··· Testo estratto ···

Recensione libro: Siouxsie The Voodoo Dolly
Siouxsie
The Voodoo Dolly
di Vanni Neri
248 pagine
17.50 Euro
Siouxsie The Voodoo Dolly è libro totalmente privo di qualsivoglia materiale fotografico al proprio interno, fatta eccezione per le copertine dei vari dischi, in bianco e nero. Anche l’immagine di copertina, che rimanda evidentemente a Susan Janet Ballion, nata nel ’57 a Bromley, nel Kent, in Inghilterra, se non fosse per via del titolo eloquente che campeggia al centro della stessa, potrebbe appartenere a Robert Smith dei The Cure, a mo’ di esempio.
Tutto questo per sottolineare quanto un lavoro come quello declinato da Vanni Neri lungo 250 pagine sia nato, prosperato e poi vissuto in pieno regime di NON ufficialità. Le differenze fra i prodotti partoriti con il patrocinio o la diretta partecipazione dei vari artisti coinvolti rispetto a quelli concepiti da esterni si risolvono molto spesso a favore dei primi per via di un florilegio di grafiche e materiali ufficiali, dati assodati e comprovati ma poi sorge spontanea la domanda: sì, ok, i vari argomenti vengono trattati in maniera inconfutabile ma dove sta il dissenso? Come mai non appare quel famoso fattaccio o piuttosto perché viene sottaciuto quell’enorme flop? Non sempre è così, chiaramente, ma è senza dubbio molto difficile che certuni nodi vengano al pettine in biografie marcate dall’ufficialità, così come in quelle do it yourself per motivi legati ai diritti non compaiano mai foto né altro materiale soggetto a vincoli.

··· Elenco fornito ···

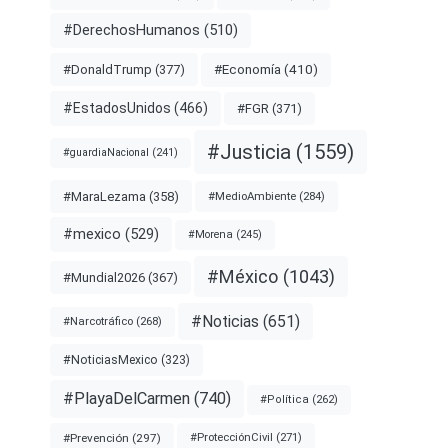
#DerechosHumanos
(510)
#Economía
(410)
#DonaldTrump
(377)
#EstadosUnidos
(466)
#FGR
(371)
#Justicia
(1559)
#guardiaNacional
(241)
#MaraLezama
(358)
#MedioAmbiente
(284)
#mexico
(529)
#Morena
(245)
#México
(1043)
#Mundial2026
(367)
#Noticias
(651)
#Narcotráfico
(268)
#NoticiasMexico
(323)
#PlayaDelCarmen
(740)
#Política
(262)
#Prevención
(297)
#ProtecciónCivil
(271)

···

--- Richiesta A ---
Rispondi a queste domande sulla recensione:
(i) Quanto costa il libro?
(ii) Dove è nata Susan Janet Ballion?
(iii) Qual è l'unico materiale fotografico presente nel libro?
--- Richiesta B ---
Ricopia dalla recensione il passo che si apre con le parole contenenti "Recensione libro: Siouxsie" e si chiude con "mo’ di esempio.".
--- Richiesta C ---
Secondo la recensione, perché nelle biografie "do it yourself" non compaiono mai foto né altro materiale soggetto a vincoli? Rispondi in una o due frasi.

--- Risposta A ---
(i) 17.50 Euro.
(ii) A Bromley, nel Kent, in Inghilterra.
(iii) Le copertine dei vari dischi, in bianco e nero.

--- Risposta B ---
Recensione libro: Siouxsie The Voodoo Dolly
Siouxsie
The Voodoo Dolly
di Vanni Neri
248 pagine
17.50 Euro
Siouxsie The Voodoo Dolly è libro totalmente privo di qualsivoglia materiale fotografico al proprio interno, fatta eccezione per le copertine dei vari dischi, in bianco e nero. Anche l’immagine di copertina, che rimanda evidentemente a Susan Janet Ballion, nata nel ’57 a Bromley, nel Kent, in Inghilterra, se non fosse per via del titolo eloquente che campeggia al centro della stessa, potrebbe appartenere a Robert Smith dei The Cure, a mo’ di esempio.

--- Risposta C ---
Ciò avviene per motivi legati ai diritti.